Refusal to make Associate member by the CHS
Qns4) I am currently staying in a CHS with my parents in a flat standing in my fathers name. He has made all the formalities to make me an Associate Member before the society as per byelaws and also had taken my consent. Now the CHS is refusing to make me associate member as the Committee is referring to my father’s will, whereby my father has nominated my mother as a nominee to the flat so they rejected my fathers application in the meeting. The CHS is demanding affidavit stating that my father has appointed my mother as nominee and he wishes to appoint me as an associate member. Is the stand of the CHS is justified?
Ans. In my mind that there is no need of affidavit in this Case. The Society is not justified in rejecting your application for Associate membership, when you have completed with the formalities as per Byelaws. There are 2 things Common between nominee and will. Both nominee and will come into operation or becomes effective only on the death of the original member. And secondly both these documents can be changed any number of times by the original member thereof. The difference between will and nomination is that nomination does not bestow any title or ownership rights in the property. A nominee is merely a trustee and accountable to legal heirs. He works as a catalyst to facilitate the procedure of transmission to the legal heirs. In contrast a will bestows an inheritable right, title and interest in the property. The beneficiary of Will is entitled to the ownership of the property as stipulated in the will. A person making a will can even oust the rights of his legal heirs.
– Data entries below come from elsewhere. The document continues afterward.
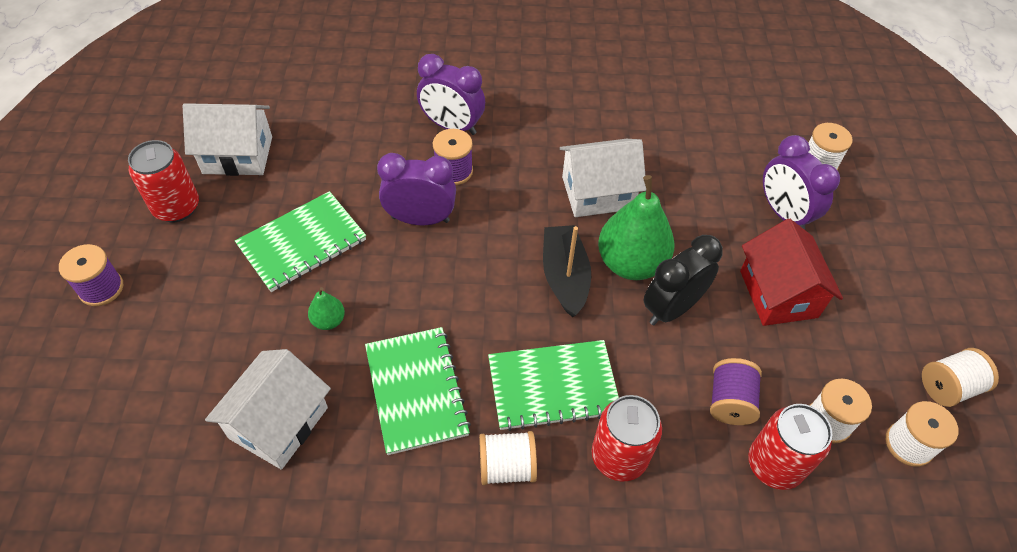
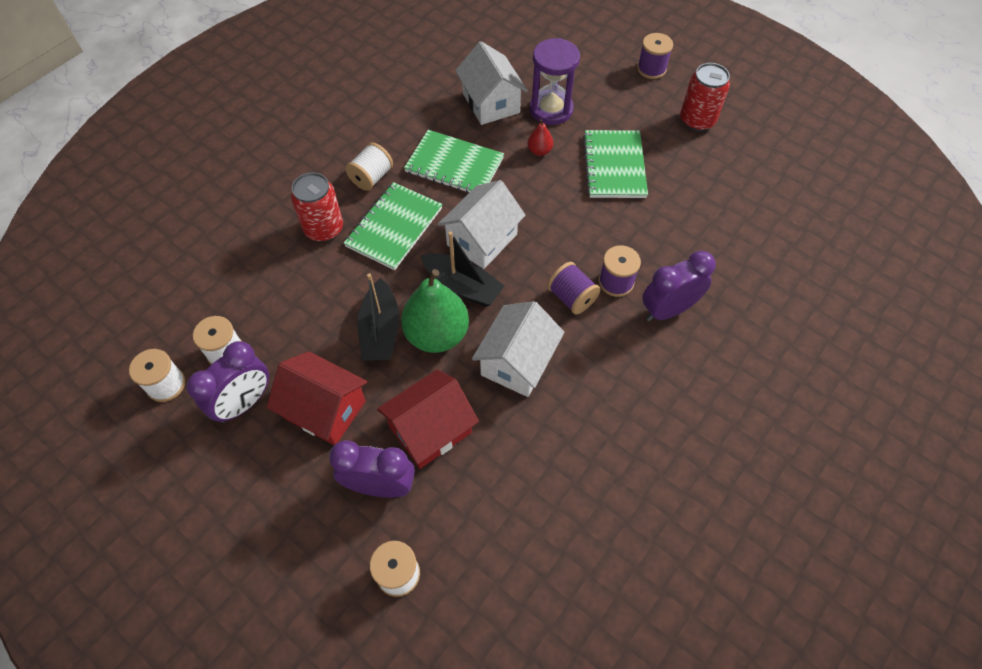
camera: 130 degrees right, 5 degrees up
white house [183,103,272,176] -> white house moved to [438,180,526,269]
green pear [308,287,345,330] -> red pear [528,119,553,156]
purple clock [377,153,456,225] -> purple clock moved to [186,341,269,423]
black clock [643,235,723,325] -> black boat [358,273,399,361]
purple spool [710,358,762,425] -> purple spool moved to [547,262,600,314]
red can [748,404,833,490] -> none
white spool [922,348,999,407] -> none
none -> red house [377,369,479,469]
none -> purple hourglass [530,38,580,125]

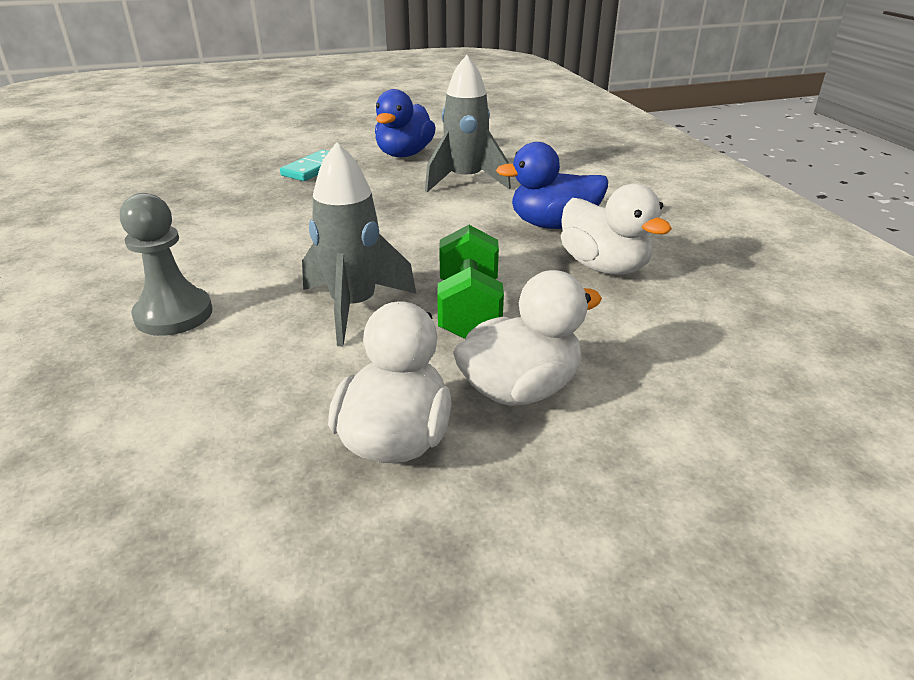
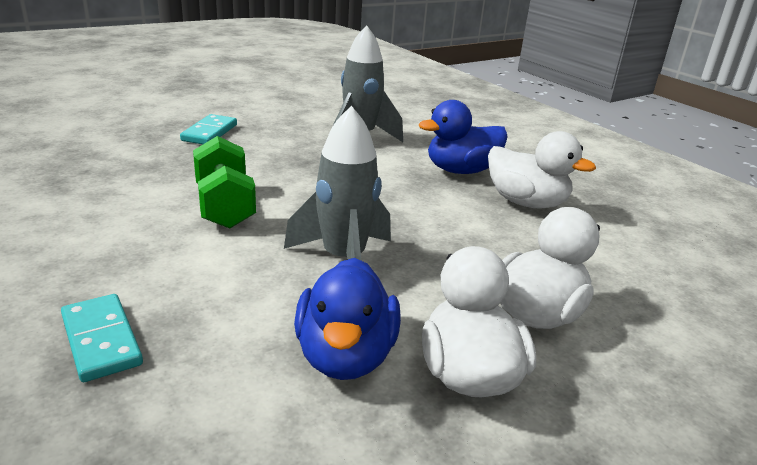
camera: 20 degrees left, 5 degrees down
grey pawn [120,193,213,336] -> none
blue duck [375,89,436,157] -> blue duck moved to [294,258,401,380]
green dumbbell [437,225,504,339] -> green dumbbell moved to [193,136,256,228]
none -> turquoise domino [61,294,143,382]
In your case, your father is very much alive. At present your father is very much entitled to deal with his property in whatsoever form he wishes. So if he wishes to make you as an associate member, he has every right to do so. I further submit that in your context the CHS is duty bound to accept you as an associate member. You can explain this position to the CHS by writing a letter with an acknowledgement for the same. Inspite of the requisition given by you if the CHS is not ready to accept you. Then it becomes a fit case to file before the Dy.Registrar of your respective ward. After your father’s death, CHS can deal with the beneficiary mentioned in the will. Ultimately it is the beneficiary mentioned in the ‘will’ who will supersede the nominee by obtaining a probate, if the Society insists for a probate. The purpose of your father to make your mother nominee in the ‘will’ is similar of appointing an administrator/executor/trustee/caretaker of the “will” who will work as a catalyst to facilitate transmission of shares in favour of the beneficiary mentioned in the will.